Before the Fight for $15 and a Union movement, I felt voiceless. All around me was the overwhelming message that I didn’t matter: as a fast-food worker, as a single mom, as a Black woman on the south side of Chicago.

But by sticking together on the job, workers like me have convinced politicians, voters and employers in Illinois and across the country that $15 an hour is the bare minimum anyone needs to survive, no matter where they’re from or what they look like.
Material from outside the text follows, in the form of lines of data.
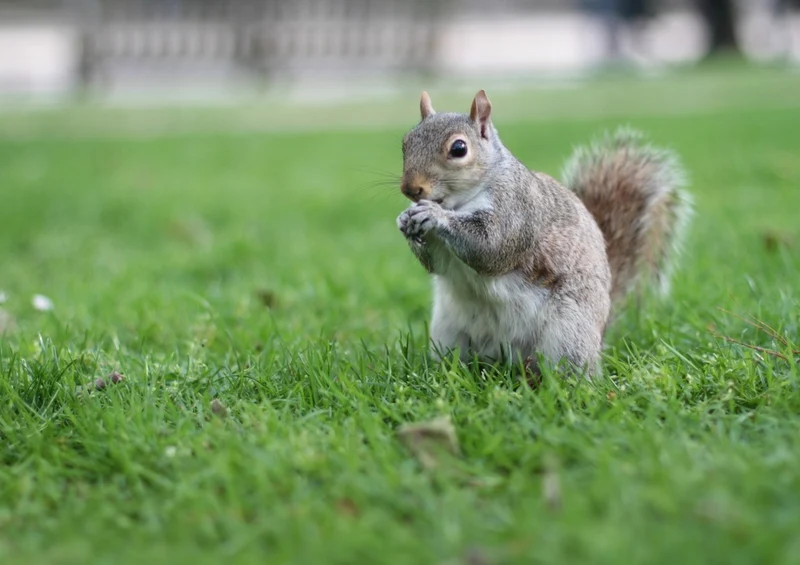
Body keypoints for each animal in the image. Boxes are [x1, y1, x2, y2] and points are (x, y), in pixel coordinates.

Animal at [396, 90, 692, 378]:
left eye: (459, 148)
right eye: (405, 142)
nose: (410, 189)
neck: (459, 202)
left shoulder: (518, 211)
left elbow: (490, 247)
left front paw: (435, 216)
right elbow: (436, 264)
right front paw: (405, 219)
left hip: (568, 334)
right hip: (448, 332)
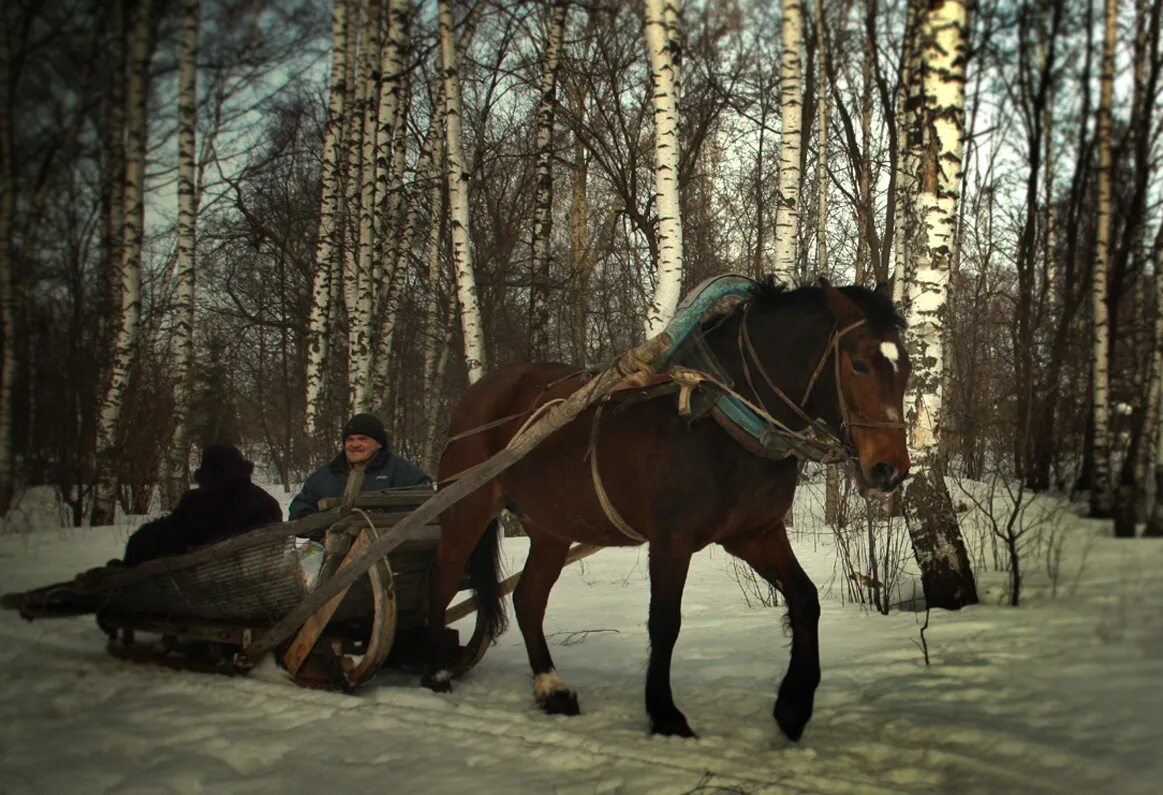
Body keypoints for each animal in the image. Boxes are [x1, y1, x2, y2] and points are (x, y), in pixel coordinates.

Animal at [423, 277, 911, 739]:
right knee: (443, 581)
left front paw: (793, 706)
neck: (723, 416)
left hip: (552, 528)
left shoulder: (755, 534)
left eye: (905, 366)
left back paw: (551, 688)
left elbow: (805, 598)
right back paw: (437, 671)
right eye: (859, 364)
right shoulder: (671, 540)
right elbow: (664, 622)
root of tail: (481, 391)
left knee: (528, 598)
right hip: (466, 508)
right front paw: (664, 714)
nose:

We’ve done this by joining together and acting like a union. We’ve marched, gone on strike, and even gotten arrested to lift up our call for $15 and a union. In Chicago, we helped start this movement, and now it’s spread all over the country. Tens of millions of workers like me have won life-changing raises through the Fight for $15 and a Union.

And we’re not stopping now.

The Fight for $15 has proven that sticking together and acting like a union is the only way to challenge the type of economy that forces someone like me, who’s working three jobs, to make impossible decisions like bus pass or breakfast, backpacks or diapers.

So we’re not stopping at $15. We’re going to keep on fighting – until we win our union.

Gov. Pritzker and Illinois leaders need to do more than raise the minimum wage – they also need do everything they can to stand with workers and protect our right to join together in a union, no matter where we work and where we’re from.

With $15 an hour and a union, Illinois workers like me could have a real shot at a better life.

Ieshia Townsend is a crew member at McDonald’s in Chicago.